Mike-le-paysagiste avait fait du bon boulot. La pelouse reluisait comme l’idée qu’un mathématicien se ferait d’un jardin : la culture d’une couleur primaire. Derrière, les ombres avaient commencé à s’épaissir dans la superficie boisée. Je me suis dit que Diane aurait aimé les bois dans cette lumière. J’ai repensé à ces étés où elle nous lisait des passages de ses vieux livres près du ruisseau, il y avait des années de cela. Un jour, alors que nous parlions du Spin, Diane avait cité une strophe d’un poète anglais, A.E. Housman :

Le grizzly féroce et immense A dévoré l’enfançon joli L’enfançon n’a pas conscience De s’être fait manger par le grizzly

Jason était au téléphone lorsque, au retour de ma promenade, je suis entré dans la maison par la porte de la cuisine. Il m’a regardé puis s’est détourné et a baissé la voix.

« Non, a-t-il dit. S’il faut que ça se passe de cette manière, mais… non, je comprends. D’accord. J’ai dit d’accord, non ? D’accord, ça veut dire d’accord. »

Il a empoché le téléphone. « C’était Diane ? »

Il a hoché la tête.

« Elle vient ?

— Elle vient. Mais il y a deux choses dont je veux te parler avant son arrivée. Tu sais, ce dont on a discuté pendant le dîner ? On ne peut pas le partager avec elle. Ni avec quiconque, en fait. Ce ne sont pas des informations publiques.

— Tu veux dire qu’elles sont classées secrètes.

— Eh bien, techniquement, oui, je suppose.

— Mais à moi, tu en as parlé.

— Oui. C’est un crime fédéral. » Il a souri. « De ma part, pas de la tienne. Et je te fais confiance pour te montrer discret à ce sujet. Sois patient, tout sera sur CNN dans deux mois. En plus, j’ai des plans pour toi, Ty. Un de ces jours, Périhélie va devoir examiner les candidats à l’émigration dans un milieu extrêmement fruste. Ce serait génial si on pouvait le faire, si on pouvait travailler ensemble, non ? »

Cela m’a surpris. « Je viens d’avoir mon diplôme, Jase. Je n’ai pas encore mon internat.

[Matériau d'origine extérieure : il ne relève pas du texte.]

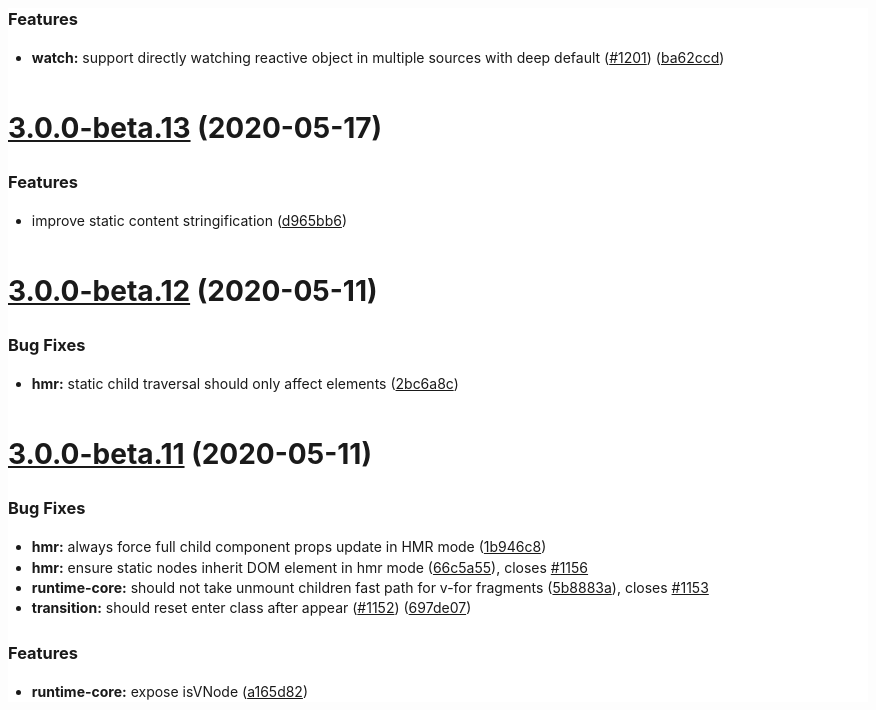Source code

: 
### Features

* **watch:** support directly watching reactive object in multiple sources with deep default ([#1201](https://github.com/vuejs/vue-next/issues/1201)) ([ba62ccd](https://github.com/vuejs/vue-next/commit/ba62ccd55d659a874ece4b26454ae31c6de72f59))



# [3.0.0-beta.13](https://github.com/vuejs/vue-next/compare/v3.0.0-beta.12...v3.0.0-beta.13) (2020-05-17)


### Features

* improve static content stringification ([d965bb6](https://github.com/vuejs/vue-next/commit/d965bb6227d53b715cfb797114b9452a6db841ec))



# [3.0.0-beta.12](https://github.com/vuejs/vue-next/compare/v3.0.0-beta.11...v3.0.0-beta.12) (2020-05-11)


### Bug Fixes

* **hmr:** static child traversal should only affect elements ([2bc6a8c](https://github.com/vuejs/vue-next/commit/2bc6a8c1cf4f409eea0cefa8b8a7619aae1f3569))



# [3.0.0-beta.11](https://github.com/vuejs/vue-next/compare/v3.0.0-beta.10...v3.0.0-beta.11) (2020-05-11)


### Bug Fixes

* **hmr:** always force full child component props update in HMR mode ([1b946c8](https://github.com/vuejs/vue-next/commit/1b946c85df3d213900faccfa0723d736fa0927a3))
* **hmr:** ensure static nodes inherit DOM element in hmr mode ([66c5a55](https://github.com/vuejs/vue-next/commit/66c5a556dc5b27e9a72fa7176fbb45d8c4c515b7)), closes [#1156](https://github.com/vuejs/vue-next/issues/1156)
* **runtime-core:** should not take unmount children fast path for v-for fragments ([5b8883a](https://github.com/vuejs/vue-next/commit/5b8883a84689dd04dbbcd677bf177ffeda43489d)), closes [#1153](https://github.com/vuejs/vue-next/issues/1153)
* **transition:** should reset enter class after appear ([#1152](https://github.com/vuejs/vue-next/issues/1152)) ([697de07](https://github.com/vuejs/vue-next/commit/697de07e630c502db42e93e64ba556cc4599cbe4))


### Features

* **runtime-core:** expose isVNode ([a165d82](https://github.com/vuejs/vue-next/commit/a165d8293dbd092828b14530577d45e2af40deda))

— Chaque chose en son temps. »

J’ai dit : « Tu n’as pas confiance en Diane ? »

Son sourire s’est évanoui d’un coup. « Franchement, non. Plus maintenant. Pas en ce moment.

— Elle arrive quand ?

— Demain matin.

— Et qu’est-ce que tu ne voulais pas me dire ?

— Elle vient avec son petit ami.

— Ça pose un problème ?

— Tu verras. »

Rien ne demeure

Je me suis réveillé en sachant que je n’étais pas prêt à la revoir.

À mon réveil dans le luxueux pavillon d’été loué par E.D. Lawton au milieu des Berkshires, le soleil traversait le filigrane des rideaux en dentelle et je pensais : Ça suffit, les conneries. J’en avais assez. De toutes ces conneries intéressées des huit dernières années, jusques et y compris ma liaison avec Candice Boone, Candice qui avait vu clair avant moi dans mes mensonges irréalistes. « Tu es quand même un peu obsédé par les Lawton », avait-elle affirmé un jour. Ne m’en parlez pas.